** Records shown follows **

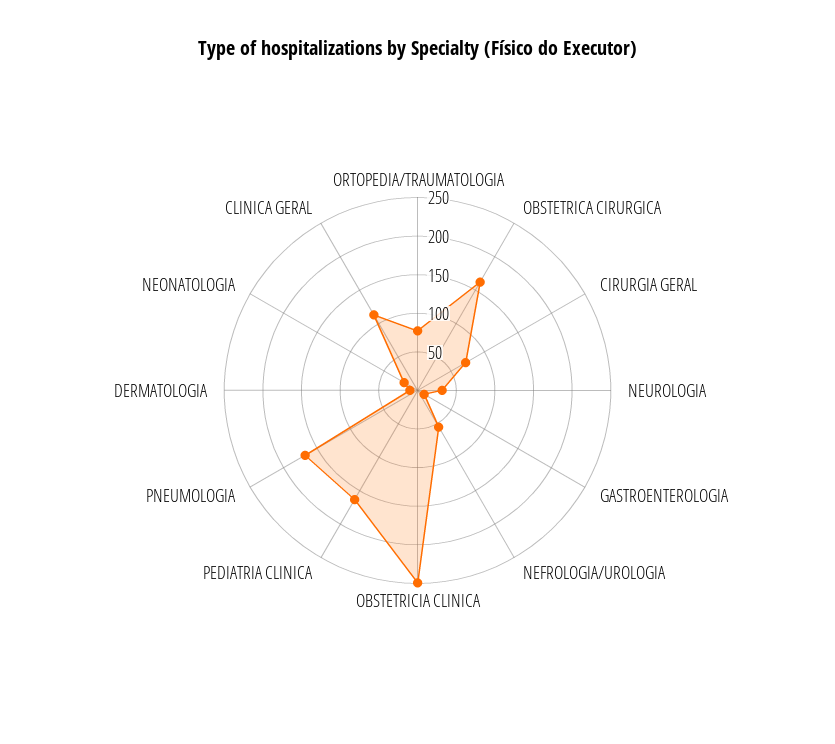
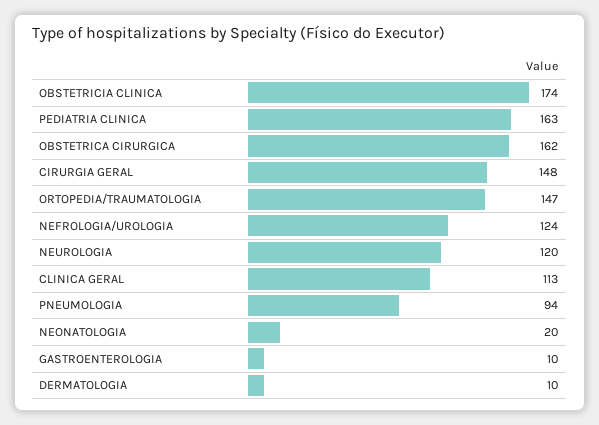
ORTOPEDIA/TRAUMATOLOGIA: 75 -> 147
CIRURGIA GERAL: 75 -> 148
NEUROLOGIA: 25 -> 120
NEFROLOGIA/UROLOGIA: 50 -> 124
OBSTETRICIA CLINICA: 250 -> 174
PNEUMOLOGIA: 175 -> 94

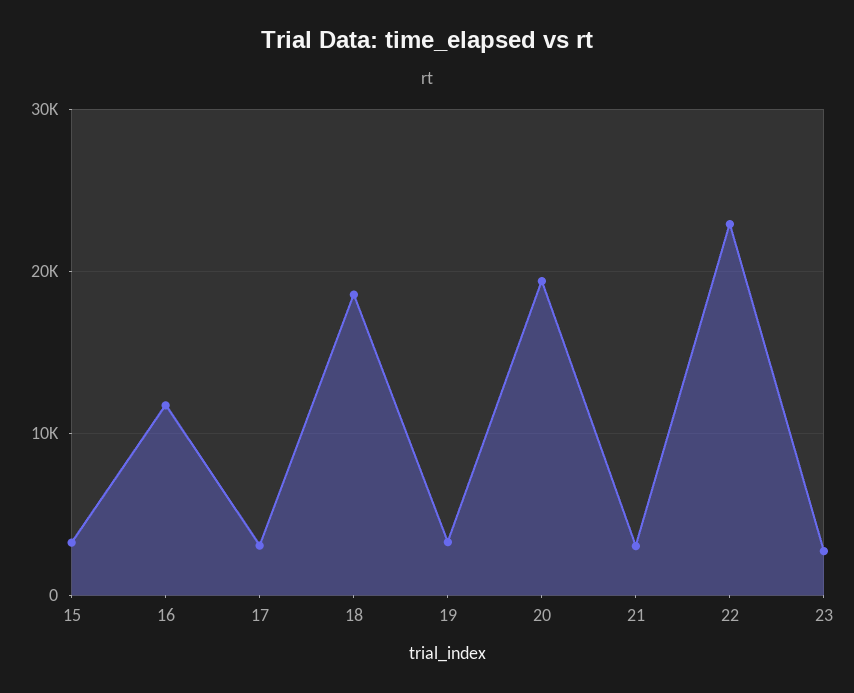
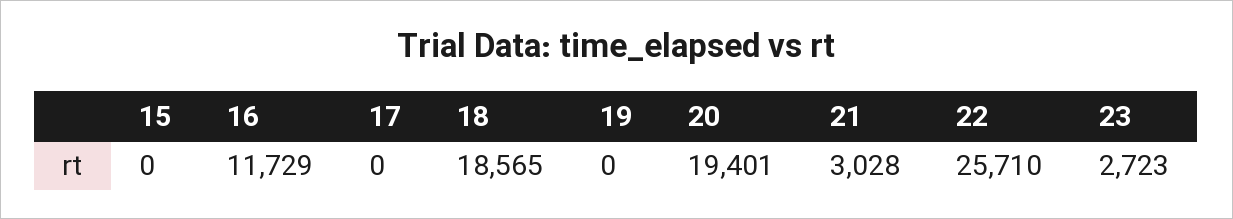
15: 3000 -> 0
17: 3000 -> 0
19: 3000 -> 0
22: 23000 -> 25710

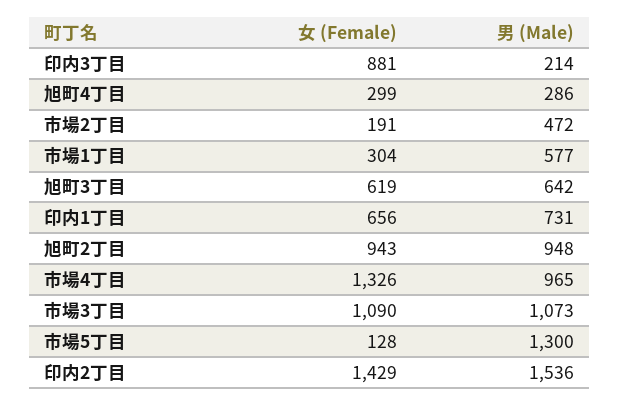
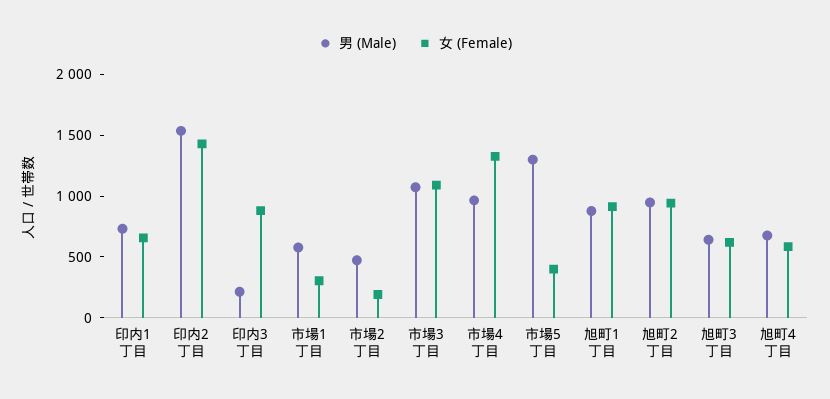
女 (Female), 旭町4丁目: 299 -> 600
男 (Male), 旭町4丁目: 286 -> 700
女 (Female), 市場5丁目: 128 -> 400
男 (Male), 旭町1丁目: none -> 900
女 (Female), 旭町1丁目: none -> 900

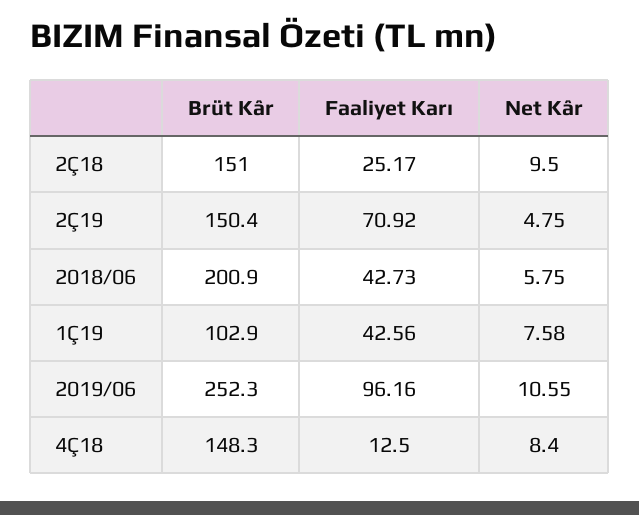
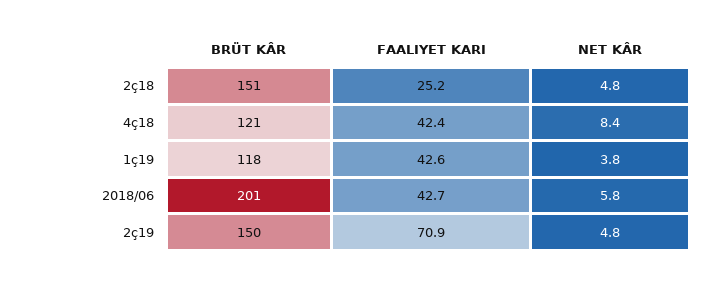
Net Kâr, 2Ç18: 9.5 -> 4.8
Brüt Kâr, 1Ç19: 102.9 -> 118
Net Kâr, 1Ç19: 7.58 -> 3.8
Brüt Kâr, 2019/06: 252.3 -> none
Faaliyet Karı, 2019/06: 96.16 -> none
Net Kâr, 2019/06: 10.55 -> none
Brüt Kâr, 4Ç18: 148.3 -> 121
Faaliyet Karı, 4Ç18: 12.5 -> 42.4

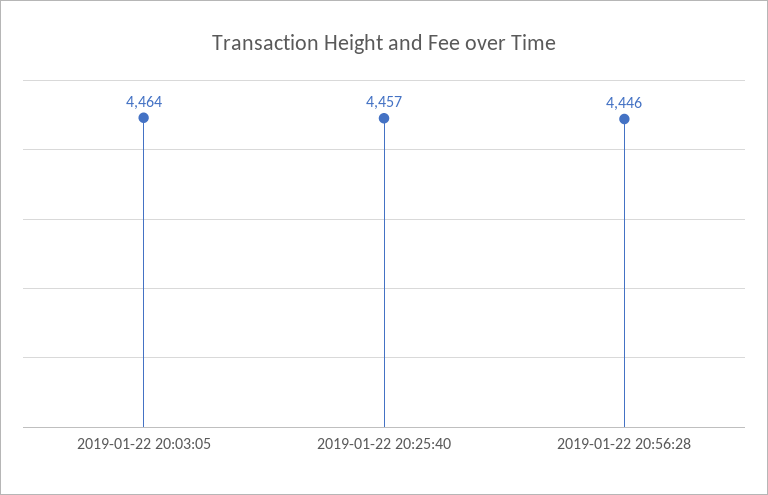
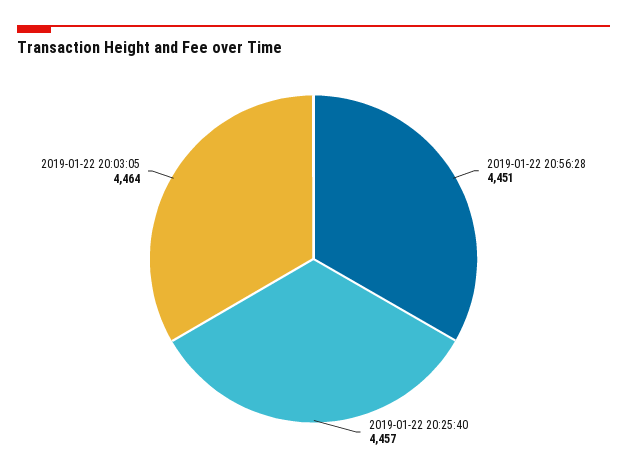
2019-01-22 20:56:28: 4446 -> 4451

** End of Records shown **

● **Work item**
Identify each line in the records above containing the word "Karı"; copy those lines.

● **Response to this exercise**
Faaliyet Karı, 2019/06: 96.16 -> none
Faaliyet Karı, 4Ç18: 12.5 -> 42.4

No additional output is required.